一种治疗肾病的中药组合物中5种大黄蒽醌类成分的检测方法

摘要

本发明涉及一种治疗肾病的中药组合物中5种大黄蒽醌类成分的检测方法，其通过高效液相色谱法可同时测定治疗肾病的中药组合物中芦荟大黄素、大黄酸、大黄素、大黄酚和大黄素甲醚中的一种或多种的含量。该检测方法能够简便、高效地定量检测出治疗肾病的中药组合物的有效成分含量，从而实现客观、全面、准确的评价治疗肾病的中药组合物的质量，对控制肾病的中药组合物的质量和保证疗效具有重要意义。

说明书

技术领域

本发明涉及药物检测领域，具体涉及一种治疗肾病的中药组合物中5种大黄蒽醌类成分含量的检测方法。

背景技术

肾功能衰竭等肾脏疾病是临床常见重病，通常采用透析和肾移植治疗，但医疗费用过高，一般家庭经济无法负担，且透析治疗过程中易引发并发症。肾移植手术后还普遍存在排斥反应，对此，患者及其家属普遍较难承受。应用传统中药如肾衰宁胶囊等则能够有效避免上述情况发生，其能够有效缓解症状，减少患者痛苦，但为保障临床疗效更显著，还需对其进行改进。为保障以高质量的例如肾衰宁胶囊的这些治疗肾病的中药进行治疗，并使其在临床中充分发挥功效，使患者尽早恢复健康，此类药物的质量控制至关重要，而现有的治疗肾病的药物—肾衰宁胶囊的质量控制方法未纳入君药大黄的有效成分的定量检测，不能很好的反应制剂的质量，导致大黄的有效成份未得以充分利用和监控。因此，为了维护患者利益，很有必要在现有的技术基础之上研究和设计出能同时测定大黄中有效成分芦荟大黄素、大黄酸、大黄素、大黄酚和大黄素甲醚的含量的检测方法。

在防病治病方面，中药及其提取制剂占据着重要的位置，其质量控制方法主要是显微鉴别、薄层鉴别与含量测定等。为排除干扰，样品的前处理程序多复杂、烦琐，需用大量的有机试剂反复纯化处理，费力、费时、费试剂、污染环境，危害健康，检测周期长。一个包含5～6项鉴别和一项含量测定的质量标准检测完成，一般要花费4～5天的时间，如遇复试花费时间更长，检测速度严重制约着中药现代化生产速度。所以寻找简便、快捷、全方位的用于控制质量的含量检测方法，成为中药生产必须突破的难关。

## 条目列表

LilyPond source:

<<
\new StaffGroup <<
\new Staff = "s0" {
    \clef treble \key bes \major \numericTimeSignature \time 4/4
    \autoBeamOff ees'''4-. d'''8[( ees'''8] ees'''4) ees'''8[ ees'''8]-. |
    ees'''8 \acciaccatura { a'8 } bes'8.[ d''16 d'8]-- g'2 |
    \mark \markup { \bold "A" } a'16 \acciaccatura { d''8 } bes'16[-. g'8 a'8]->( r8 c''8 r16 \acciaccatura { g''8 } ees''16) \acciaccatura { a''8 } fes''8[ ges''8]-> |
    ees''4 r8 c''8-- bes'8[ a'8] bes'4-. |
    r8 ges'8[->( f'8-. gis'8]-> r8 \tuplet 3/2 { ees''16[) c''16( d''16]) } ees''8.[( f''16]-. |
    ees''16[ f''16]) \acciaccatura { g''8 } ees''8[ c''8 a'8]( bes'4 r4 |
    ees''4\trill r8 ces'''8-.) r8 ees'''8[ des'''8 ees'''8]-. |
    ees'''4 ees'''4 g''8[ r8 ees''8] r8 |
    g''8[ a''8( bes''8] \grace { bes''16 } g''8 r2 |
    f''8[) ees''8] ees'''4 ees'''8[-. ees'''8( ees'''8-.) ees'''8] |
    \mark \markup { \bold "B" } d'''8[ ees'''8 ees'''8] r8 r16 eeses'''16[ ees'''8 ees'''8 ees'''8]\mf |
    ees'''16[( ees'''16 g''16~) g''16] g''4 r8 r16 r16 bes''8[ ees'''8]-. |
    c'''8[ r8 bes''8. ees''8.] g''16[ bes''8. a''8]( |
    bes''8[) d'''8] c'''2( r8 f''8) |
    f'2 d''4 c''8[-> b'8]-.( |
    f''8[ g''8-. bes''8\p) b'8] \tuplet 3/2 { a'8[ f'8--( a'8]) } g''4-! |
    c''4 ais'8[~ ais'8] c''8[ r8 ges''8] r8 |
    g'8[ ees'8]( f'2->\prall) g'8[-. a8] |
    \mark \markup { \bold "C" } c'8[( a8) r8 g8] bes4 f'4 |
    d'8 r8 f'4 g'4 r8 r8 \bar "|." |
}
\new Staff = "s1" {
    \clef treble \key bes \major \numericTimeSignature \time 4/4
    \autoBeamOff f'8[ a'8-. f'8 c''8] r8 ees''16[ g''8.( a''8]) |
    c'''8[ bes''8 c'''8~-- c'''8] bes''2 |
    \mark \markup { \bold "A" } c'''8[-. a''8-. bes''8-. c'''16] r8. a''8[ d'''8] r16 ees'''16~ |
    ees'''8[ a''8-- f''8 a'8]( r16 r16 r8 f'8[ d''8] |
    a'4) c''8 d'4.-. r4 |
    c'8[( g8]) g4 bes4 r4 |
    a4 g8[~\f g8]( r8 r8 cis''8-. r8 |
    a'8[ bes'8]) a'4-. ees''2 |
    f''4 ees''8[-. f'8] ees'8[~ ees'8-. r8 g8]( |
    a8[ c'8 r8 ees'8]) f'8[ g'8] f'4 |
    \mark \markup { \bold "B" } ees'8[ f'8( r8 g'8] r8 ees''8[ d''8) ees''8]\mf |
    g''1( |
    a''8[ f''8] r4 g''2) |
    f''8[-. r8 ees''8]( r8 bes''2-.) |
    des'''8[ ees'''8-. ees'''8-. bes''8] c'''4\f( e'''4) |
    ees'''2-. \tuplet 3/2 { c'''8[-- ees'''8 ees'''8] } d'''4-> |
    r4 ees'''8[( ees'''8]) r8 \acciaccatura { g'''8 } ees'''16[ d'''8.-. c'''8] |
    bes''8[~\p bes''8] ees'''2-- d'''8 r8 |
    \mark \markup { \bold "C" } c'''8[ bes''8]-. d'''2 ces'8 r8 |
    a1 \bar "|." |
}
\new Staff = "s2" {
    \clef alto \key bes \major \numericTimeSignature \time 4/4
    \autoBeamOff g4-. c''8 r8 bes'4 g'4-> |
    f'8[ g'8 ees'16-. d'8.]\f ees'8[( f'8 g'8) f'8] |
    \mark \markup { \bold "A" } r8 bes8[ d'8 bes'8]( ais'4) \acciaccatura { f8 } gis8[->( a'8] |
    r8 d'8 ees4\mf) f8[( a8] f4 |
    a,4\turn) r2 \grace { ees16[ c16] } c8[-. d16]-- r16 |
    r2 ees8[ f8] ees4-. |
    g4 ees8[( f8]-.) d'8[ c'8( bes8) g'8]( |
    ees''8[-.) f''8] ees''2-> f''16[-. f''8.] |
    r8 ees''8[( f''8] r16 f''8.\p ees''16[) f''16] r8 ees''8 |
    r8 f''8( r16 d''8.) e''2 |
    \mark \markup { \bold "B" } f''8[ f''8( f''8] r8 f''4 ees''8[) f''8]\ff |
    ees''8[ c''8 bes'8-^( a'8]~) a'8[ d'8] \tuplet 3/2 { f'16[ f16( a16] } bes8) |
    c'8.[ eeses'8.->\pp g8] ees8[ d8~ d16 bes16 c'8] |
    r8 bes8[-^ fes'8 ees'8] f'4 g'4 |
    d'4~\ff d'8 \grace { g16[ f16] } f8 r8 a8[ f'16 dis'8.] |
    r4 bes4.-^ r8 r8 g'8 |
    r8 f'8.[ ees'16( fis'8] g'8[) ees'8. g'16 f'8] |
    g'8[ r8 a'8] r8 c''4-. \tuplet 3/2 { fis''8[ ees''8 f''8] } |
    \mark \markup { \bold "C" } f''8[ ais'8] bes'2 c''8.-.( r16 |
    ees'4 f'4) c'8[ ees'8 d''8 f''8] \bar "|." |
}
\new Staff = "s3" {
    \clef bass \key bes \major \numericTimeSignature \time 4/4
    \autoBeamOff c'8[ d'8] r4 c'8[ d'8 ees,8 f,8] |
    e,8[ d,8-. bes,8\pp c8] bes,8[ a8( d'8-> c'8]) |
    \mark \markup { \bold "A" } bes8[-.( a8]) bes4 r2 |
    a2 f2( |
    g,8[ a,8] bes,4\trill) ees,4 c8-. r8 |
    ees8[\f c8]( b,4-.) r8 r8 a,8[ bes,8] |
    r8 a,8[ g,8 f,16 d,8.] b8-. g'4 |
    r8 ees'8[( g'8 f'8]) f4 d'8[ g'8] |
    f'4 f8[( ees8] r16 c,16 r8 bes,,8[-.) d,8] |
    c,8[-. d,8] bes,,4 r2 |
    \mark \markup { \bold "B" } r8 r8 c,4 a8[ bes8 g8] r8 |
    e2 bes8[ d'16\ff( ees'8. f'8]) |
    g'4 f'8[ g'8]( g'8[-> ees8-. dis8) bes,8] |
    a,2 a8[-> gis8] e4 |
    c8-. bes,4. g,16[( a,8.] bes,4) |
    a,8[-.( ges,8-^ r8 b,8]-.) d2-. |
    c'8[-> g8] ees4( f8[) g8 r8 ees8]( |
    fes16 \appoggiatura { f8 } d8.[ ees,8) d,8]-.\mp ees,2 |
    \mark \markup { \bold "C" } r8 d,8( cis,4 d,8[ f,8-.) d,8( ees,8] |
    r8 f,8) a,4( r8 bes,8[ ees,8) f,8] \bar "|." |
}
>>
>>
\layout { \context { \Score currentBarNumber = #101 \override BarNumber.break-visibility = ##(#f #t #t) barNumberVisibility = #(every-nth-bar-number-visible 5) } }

## 任务要求
请输出页面正文中从“本发明涉及一种治疗肾病的中药”往下直到“成为中药生产必须突破的难关。”的全部文字，一字不改。 这些条目取自别处。

## 答题内容
本发明涉及一种治疗肾病的中药组合物中5种大黄蒽醌类成分的检测方法，其通过高效液相色谱法可同时测定治疗肾病的中药组合物中芦荟大黄素、大黄酸、大黄素、大黄酚和大黄素甲醚中的一种或多种的含量。该检测方法能够简便、高效地定量检测出治疗肾病的中药组合物的有效成分含量，从而实现客观、全面、准确的评价治疗肾病的中药组合物的质量，对控制肾病的中药组合物的质量和保证疗效具有重要意义。

说明书

技术领域

本发明涉及药物检测领域，具体涉及一种治疗肾病的中药组合物中5种大黄蒽醌类成分含量的检测方法。

背景技术

肾功能衰竭等肾脏疾病是临床常见重病，通常采用透析和肾移植治疗，但医疗费用过高，一般家庭经济无法负担，且透析治疗过程中易引发并发症。肾移植手术后还普遍存在排斥反应，对此，患者及其家属普遍较难承受。应用传统中药如肾衰宁胶囊等则能够有效避免上述情况发生，其能够有效缓解症状，减少患者痛苦，但为保障临床疗效更显著，还需对其进行改进。为保障以高质量的例如肾衰宁胶囊的这些治疗肾病的中药进行治疗，并使其在临床中充分发挥功效，使患者尽早恢复健康，此类药物的质量控制至关重要，而现有的治疗肾病的药物—肾衰宁胶囊的质量控制方法未纳入君药大黄的有效成分的定量检测，不能很好的反应制剂的质量，导致大黄的有效成份未得以充分利用和监控。因此，为了维护患者利益，很有必要在现有的技术基础之上研究和设计出能同时测定大黄中有效成分芦荟大黄素、大黄酸、大黄素、大黄酚和大黄素甲醚的含量的检测方法。

在防病治病方面，中药及其提取制剂占据着重要的位置，其质量控制方法主要是显微鉴别、薄层鉴别与含量测定等。为排除干扰，样品的前处理程序多复杂、烦琐，需用大量的有机试剂反复纯化处理，费力、费时、费试剂、污染环境，危害健康，检测周期长。一个包含5～6项鉴别和一项含量测定的质量标准检测完成，一般要花费4～5天的时间，如遇复试花费时间更长，检测速度严重制约着中药现代化生产速度。所以寻找简便、快捷、全方位的用于控制质量的含量检测方法，成为中药生产必须突破的难关。